The tangent to the curve is parallel to the chord joining the points $\left(3,0\right)$ and $\left(4,1\right)$.

Assume that the chord joins the points $\left(a,f\left(a\right)\right)$ and $\left(b,f\left(b\right)\right)$.

$\therefore$ $a=3,b=4$

The polynomial function is everywhere continuous and differentiable.

So, $f\left(x\right)=x^2-6x+9$ is continuous on $\left[3,4\right]$ and differentiable on $\left(3,4\right)$.

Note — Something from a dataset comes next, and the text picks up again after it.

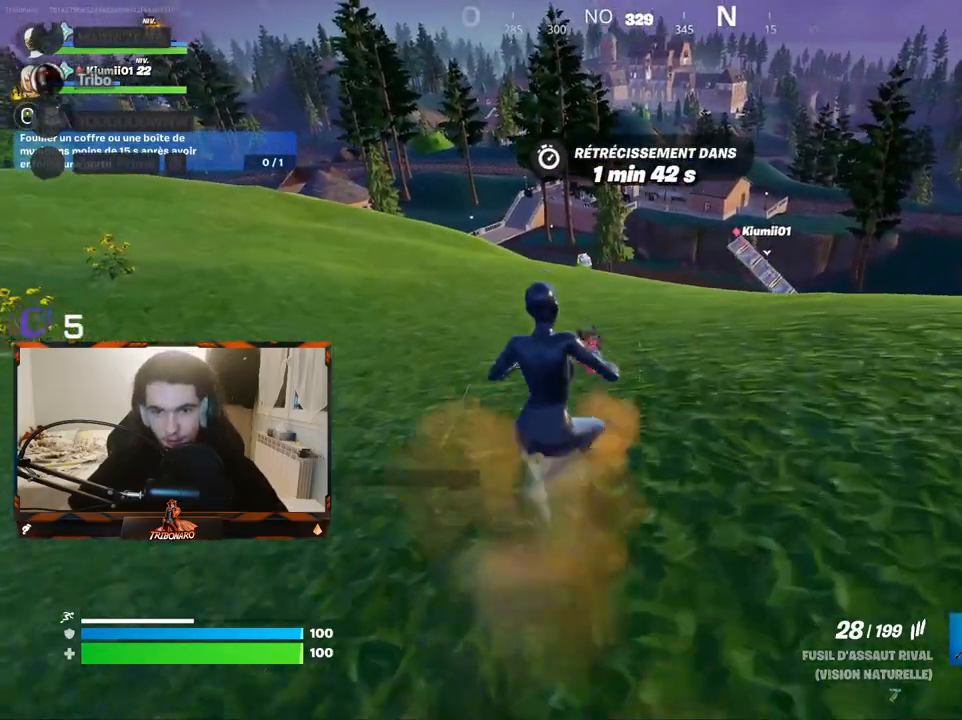
{"keys": ["z"], "mouse": [], "mouse_move": "up-left", "events": []}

Thus, both the conditions of Lagrange's theorem are satisfied.

Consequently, there exists $c\in \left(3,4\right)$ such that $f\text{'}\left(c\right)=\frac{f\left(4\right)-f\left(3\right)}{4-3}$.

Now,
$f\left(x\right)=x^2-6x+9$$\Rightarrow$$f\text{'}\left(x\right)=2x-6$, $f\left(3\right)=0,f\left(4\right)=1$

$\therefore$$f\text{'}\left(x\right)=\frac{f\left(4\right)-f\left(3\right)}{4-3}$$\Rightarrow$$2x-6=\frac{1-0}{4-3}\Rightarrow 2x=7\Rightarrow x=\frac{7}{2}$

Thus, $c=\frac{7}{2}\in \left(3,4\right)$ such that ​$f\text{'}\left(c\right)=\frac{f\left(4\right)-f\left(3\right)}{4-3}$.

Clearly,
$f\left(c\right)={\left(\frac{7}{2}-3\right)}^2=\frac{1}{4}$

Thus, $\left(c,f\left(c\right)\right)$, i.e. $\left(\frac{7}{2},\frac{1}{4}\right)$, is a point on the given curve where the tangent is parallel to the chord joining the points $\left(3,0\right)$ and $\left(4,1\right)$.